** start of THE INPUT **

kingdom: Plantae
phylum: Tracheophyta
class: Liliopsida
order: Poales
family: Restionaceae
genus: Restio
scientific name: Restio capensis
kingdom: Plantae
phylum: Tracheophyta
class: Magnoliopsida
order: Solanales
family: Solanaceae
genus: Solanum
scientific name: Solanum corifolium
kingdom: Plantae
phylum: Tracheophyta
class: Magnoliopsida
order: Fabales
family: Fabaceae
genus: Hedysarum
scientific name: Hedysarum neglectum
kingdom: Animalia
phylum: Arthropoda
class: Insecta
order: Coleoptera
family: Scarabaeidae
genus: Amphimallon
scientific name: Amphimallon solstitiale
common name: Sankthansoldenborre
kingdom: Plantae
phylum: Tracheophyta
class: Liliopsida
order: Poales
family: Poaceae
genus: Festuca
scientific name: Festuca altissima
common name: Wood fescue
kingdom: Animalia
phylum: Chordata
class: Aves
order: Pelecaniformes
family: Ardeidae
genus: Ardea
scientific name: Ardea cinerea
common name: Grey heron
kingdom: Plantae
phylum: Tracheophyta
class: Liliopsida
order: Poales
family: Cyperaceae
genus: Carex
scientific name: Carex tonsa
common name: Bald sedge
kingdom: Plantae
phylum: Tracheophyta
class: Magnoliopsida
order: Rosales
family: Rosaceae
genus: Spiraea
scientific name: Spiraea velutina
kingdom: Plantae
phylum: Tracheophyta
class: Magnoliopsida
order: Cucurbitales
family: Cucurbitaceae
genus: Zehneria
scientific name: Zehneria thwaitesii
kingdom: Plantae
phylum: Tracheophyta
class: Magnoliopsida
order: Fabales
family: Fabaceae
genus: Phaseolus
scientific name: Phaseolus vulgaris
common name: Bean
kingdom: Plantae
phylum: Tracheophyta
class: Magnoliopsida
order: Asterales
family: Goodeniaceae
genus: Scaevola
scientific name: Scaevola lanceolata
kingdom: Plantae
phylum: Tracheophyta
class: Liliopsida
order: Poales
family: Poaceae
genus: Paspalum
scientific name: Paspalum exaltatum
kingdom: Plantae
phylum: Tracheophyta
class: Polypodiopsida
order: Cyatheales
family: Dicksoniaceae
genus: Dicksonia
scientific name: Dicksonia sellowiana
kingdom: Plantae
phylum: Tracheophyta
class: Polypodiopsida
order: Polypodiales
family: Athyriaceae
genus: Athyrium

** end of THE INPUT **

**BRIEF:** Copy the records verbatim, beginning at the line that contains "common name: Grey heron" and continuing through the end of the records.

**WRITTEN SOLUTION:**
common name: Grey heron
kingdom: Plantae
phylum: Tracheophyta
class: Liliopsida
order: Poales
family: Cyperaceae
genus: Carex
scientific name: Carex tonsa
common name: Bald sedge
kingdom: Plantae
phylum: Tracheophyta
class: Magnoliopsida
order: Rosales
family: Rosaceae
genus: Spiraea
scientific name: Spiraea velutina
kingdom: Plantae
phylum: Tracheophyta
class: Magnoliopsida
order: Cucurbitales
family: Cucurbitaceae
genus: Zehneria
scientific name: Zehneria thwaitesii
kingdom: Plantae
phylum: Tracheophyta
class: Magnoliopsida
order: Fabales
family: Fabaceae
genus: Phaseolus
scientific name: Phaseolus vulgaris
common name: Bean
kingdom: Plantae
phylum: Tracheophyta
class: Magnoliopsida
order: Asterales
family: Goodeniaceae
genus: Scaevola
scientific name: Scaevola lanceolata
kingdom: Plantae
phylum: Tracheophyta
class: Liliopsida
order: Poales
family: Poaceae
genus: Paspalum
scientific name: Paspalum exaltatum
kingdom: Plantae
phylum: Tracheophyta
class: Polypodiopsida
order: Cyatheales
family: Dicksoniaceae
genus: Dicksonia
scientific name: Dicksonia sellowiana
kingdom: Plantae
phylum: Tracheophyta
class: Polypodiopsida
order: Polypodiales
family: Athyriaceae
genus: Athyrium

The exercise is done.